● WHAT IS EXPECTED: Leave out the pictures. Return every record otherwise untouched.

----

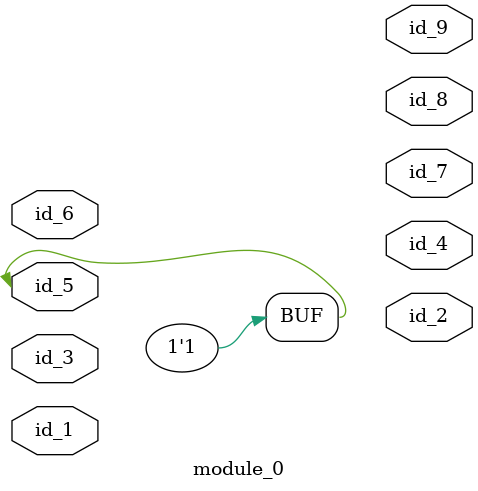
<source format=v>
`define pp_9 0
module module_0 (
    id_1,
    id_2,
    id_3,
    id_4,
    id_5,
    id_6,
    id_7,
    id_8,
    id_9
);
  output id_9;
  output id_8;
  output id_7;
  input id_6;
  inout id_5;
  output id_4;
  inout id_3;
  output id_2;
  inout id_1;
  assign id_5[1'b0 : ""] = 1;
endmodule

</source>
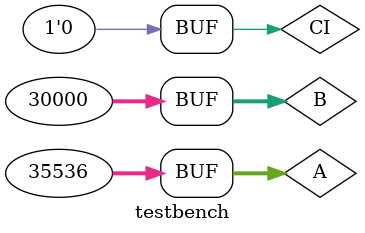
<source format=v>
`timescale 1ns / 1ps


module testbench();
    parameter n=32;
    reg [n-1:0] A,B;
    wire [n-1:0] S;
    reg CI;
    wire CO;
    FullAdder32 now(A,B,S,CI,CO);
    initial begin
        A=32'b11001010101010111110110011000011;
        B=32'b00101010000010000100101010010010;
        CI=1'b0;
        #30 CI=1'b1;
        #50 CI=0;A=35536;B=30000;
    end
endmodule
</source>
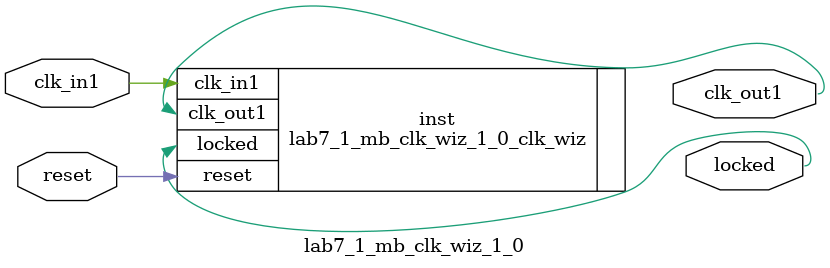
<source format=v>


`timescale 1ps/1ps

(* CORE_GENERATION_INFO = "lab7_1_mb_clk_wiz_1_0,clk_wiz_v6_0_11_0_0,{component_name=lab7_1_mb_clk_wiz_1_0,use_phase_alignment=true,use_min_o_jitter=false,use_max_i_jitter=false,use_dyn_phase_shift=false,use_inclk_switchover=false,use_dyn_reconfig=false,enable_axi=0,feedback_source=FDBK_AUTO,PRIMITIVE=MMCM,num_out_clk=1,clkin1_period=10.000,clkin2_period=10.000,use_power_down=false,use_reset=true,use_locked=true,use_inclk_stopped=false,feedback_type=SINGLE,CLOCK_MGR_TYPE=NA,manual_override=false}" *)

module lab7_1_mb_clk_wiz_1_0 
 (
  // Clock out ports
  output        clk_out1,
  // Status and control signals
  input         reset,
  output        locked,
 // Clock in ports
  input         clk_in1
 );

  lab7_1_mb_clk_wiz_1_0_clk_wiz inst
  (
  // Clock out ports  
  .clk_out1(clk_out1),
  // Status and control signals               
  .reset(reset), 
  .locked(locked),
 // Clock in ports
  .clk_in1(clk_in1)
  );

endmodule

</source>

----

● ANSWER SPACE:
<source format=v>
`define pp_9 0
module module_0 (
    id_1,
    id_2,
    id_3,
    id_4,
    id_5,
    id_6,
    id_7,
    id_8,
    id_9
);
  output id_9;
  output id_8;
  output id_7;
  input id_6;
  inout id_5;
  output id_4;
  inout id_3;
  output id_2;
  inout id_1;
  assign id_5[1'b0 : ""] = 1;
endmodule

</source>
<source format=v>
`timescale 1ns / 1ps


module testbench();
    parameter n=32;
    reg [n-1:0] A,B;
    wire [n-1:0] S;
    reg CI;
    wire CO;
    FullAdder32 now(A,B,S,CI,CO);
    initial begin
        A=32'b11001010101010111110110011000011;
        B=32'b00101010000010000100101010010010;
        CI=1'b0;
        #30 CI=1'b1;
        #50 CI=0;A=35536;B=30000;
    end
endmodule
</source>
<source format=v>


`timescale 1ps/1ps

(* CORE_GENERATION_INFO = "lab7_1_mb_clk_wiz_1_0,clk_wiz_v6_0_11_0_0,{component_name=lab7_1_mb_clk_wiz_1_0,use_phase_alignment=true,use_min_o_jitter=false,use_max_i_jitter=false,use_dyn_phase_shift=false,use_inclk_switchover=false,use_dyn_reconfig=false,enable_axi=0,feedback_source=FDBK_AUTO,PRIMITIVE=MMCM,num_out_clk=1,clkin1_period=10.000,clkin2_period=10.000,use_power_down=false,use_reset=true,use_locked=true,use_inclk_stopped=false,feedback_type=SINGLE,CLOCK_MGR_TYPE=NA,manual_override=false}" *)

module lab7_1_mb_clk_wiz_1_0 
 (
  // Clock out ports
  output        clk_out1,
  // Status and control signals
  input         reset,
  output        locked,
 // Clock in ports
  input         clk_in1
 );

  lab7_1_mb_clk_wiz_1_0_clk_wiz inst
  (
  // Clock out ports  
  .clk_out1(clk_out1),
  // Status and control signals               
  .reset(reset), 
  .locked(locked),
 // Clock in ports
  .clk_in1(clk_in1)
  );

endmodule

</source>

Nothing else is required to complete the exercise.